In your copy, leave out all pictures and reproduce every entry exactly.

GIVEN RECORDS below:

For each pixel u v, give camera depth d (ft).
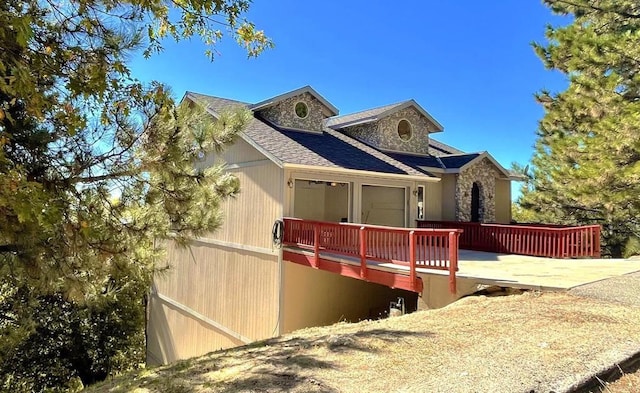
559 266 30.09
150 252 21.63
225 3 17.12
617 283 22.34
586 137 37.63
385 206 50.19
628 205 38.73
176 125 17.01
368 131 52.16
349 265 29.91
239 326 39.65
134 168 17.02
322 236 32.24
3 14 9.30
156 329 53.16
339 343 14.56
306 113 47.98
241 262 40.24
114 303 49.70
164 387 12.37
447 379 10.69
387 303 41.63
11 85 9.87
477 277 24.08
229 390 11.16
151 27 15.58
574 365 11.23
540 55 42.57
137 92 15.02
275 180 36.58
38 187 10.67
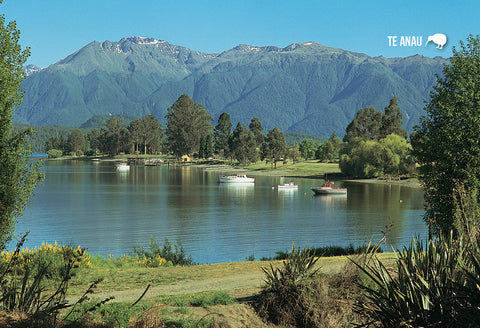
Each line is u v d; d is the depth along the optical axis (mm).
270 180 136500
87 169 190625
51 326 7938
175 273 18375
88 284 15219
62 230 47031
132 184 116250
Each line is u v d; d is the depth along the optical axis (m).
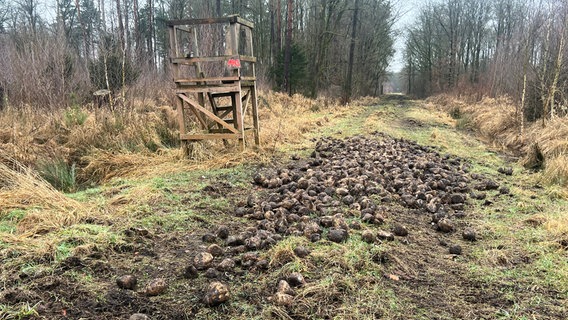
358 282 2.71
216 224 3.74
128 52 10.38
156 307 2.37
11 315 2.14
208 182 5.14
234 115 7.23
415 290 2.68
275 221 3.65
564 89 9.63
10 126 6.79
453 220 4.10
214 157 6.43
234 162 6.19
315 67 25.92
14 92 8.56
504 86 16.55
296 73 22.03
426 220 4.09
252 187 5.07
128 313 2.29
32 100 8.47
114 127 7.02
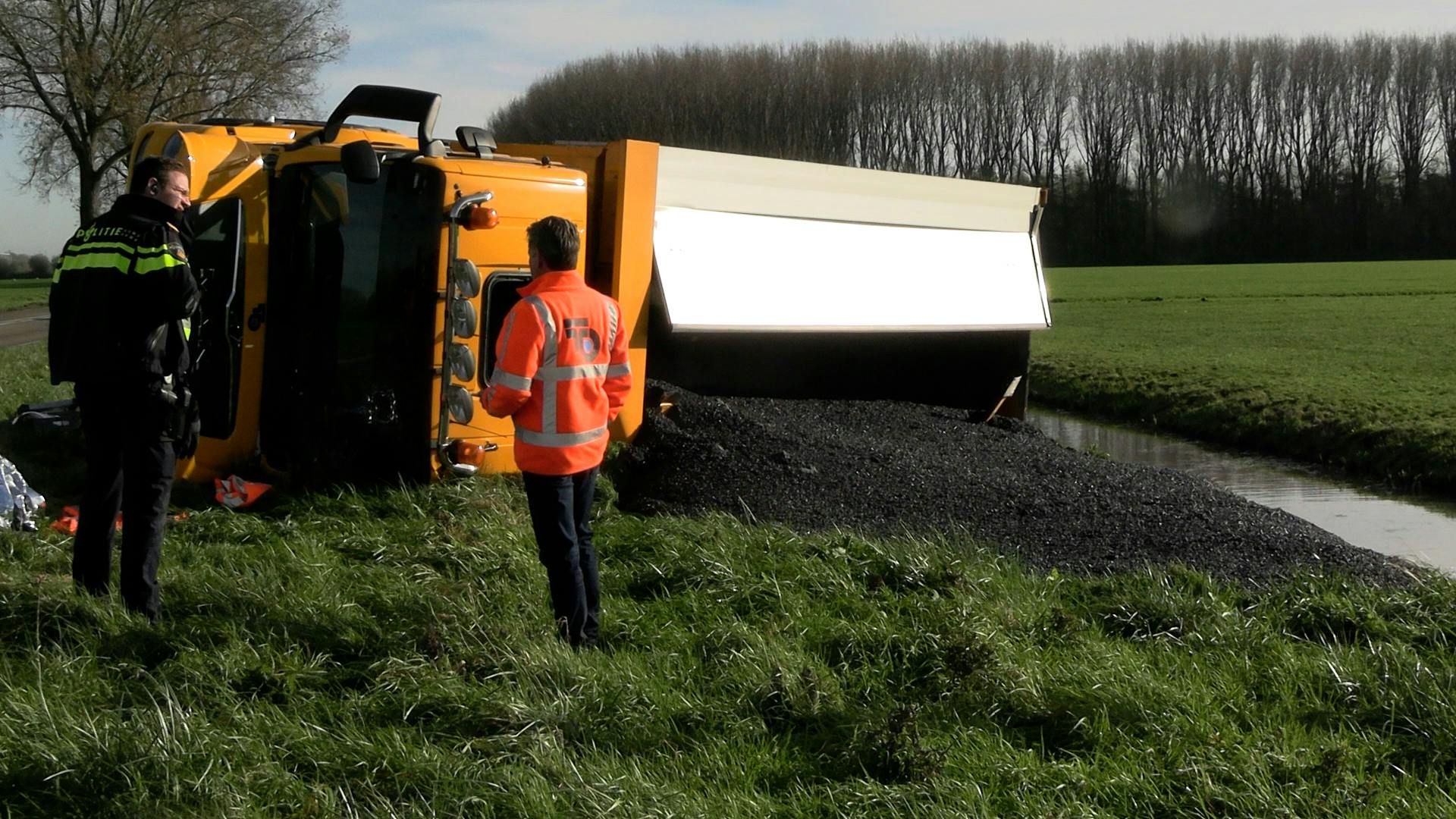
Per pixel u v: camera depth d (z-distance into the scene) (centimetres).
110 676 418
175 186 471
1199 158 8769
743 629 487
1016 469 898
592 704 411
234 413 738
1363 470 1284
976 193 1091
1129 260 8812
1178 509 787
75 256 460
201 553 581
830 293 953
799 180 940
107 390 461
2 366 1606
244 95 3294
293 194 735
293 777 348
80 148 3275
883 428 985
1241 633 521
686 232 867
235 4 3222
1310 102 8512
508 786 347
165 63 3164
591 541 495
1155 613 551
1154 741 404
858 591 563
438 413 705
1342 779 373
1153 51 8800
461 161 712
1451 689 445
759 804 354
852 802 354
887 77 8806
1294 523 807
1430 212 8369
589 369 478
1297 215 8575
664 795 346
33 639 439
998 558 638
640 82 8700
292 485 730
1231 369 2003
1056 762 385
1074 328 3111
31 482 749
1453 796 376
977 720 420
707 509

End of GIVEN RECORDS.

ANSWER SPACE
For each pixel u v, give camera depth d (ft).
559 266 30.09
150 252 21.63
225 3 17.12
617 283 22.34
586 137 37.63
385 206 50.19
628 205 38.73
176 125 17.01
368 131 52.16
349 265 29.91
239 326 39.65
134 168 17.02
322 236 32.24
3 14 9.30
156 329 53.16
339 343 14.56
306 113 47.98
241 262 40.24
114 303 49.70
164 387 12.37
447 379 10.69
387 303 41.63
11 85 9.87
477 277 24.08
229 390 11.16
151 27 15.58
574 365 11.23
540 55 42.57
137 92 15.02
275 180 36.58
38 187 10.67
Each line is u v d; d is the depth along the optical axis (mm).
270 180 136500
87 169 190625
51 326 7938
175 273 18375
88 284 15219
62 230 47031
132 184 116250
Each line is u v d; d is the depth along the optical axis (m).
358 282 2.71
216 224 3.74
128 52 10.38
156 307 2.37
11 315 2.14
208 182 5.14
234 115 7.23
415 290 2.68
275 221 3.65
564 89 9.63
10 126 6.79
453 220 4.10
214 157 6.43
234 162 6.19
315 67 25.92
14 92 8.56
504 86 16.55
296 73 22.03
426 220 4.09
252 187 5.07
128 313 2.29
32 100 8.47
114 127 7.02
Per pixel u v: camera depth d (z-distance into the scene) (centimetres).
110 676 418
175 186 471
1199 158 8769
743 629 487
1016 469 898
592 704 411
234 413 738
1363 470 1284
976 193 1091
1129 260 8812
1178 509 787
75 256 460
201 553 581
830 293 953
799 180 940
107 390 461
2 366 1606
244 95 3294
293 194 735
293 777 348
80 148 3275
883 428 985
1241 633 521
686 232 867
235 4 3222
1310 102 8512
508 786 347
165 63 3164
591 541 495
1155 613 551
1154 741 404
858 591 563
438 413 705
1342 779 373
1153 51 8800
461 161 712
1451 689 445
759 804 354
852 802 354
887 77 8806
1294 523 807
1430 212 8369
589 369 478
1297 215 8575
664 795 346
33 639 439
998 558 638
640 82 8700
292 485 730
1231 369 2003
1056 762 385
1074 328 3111
31 482 749
1453 796 376
977 720 420
707 509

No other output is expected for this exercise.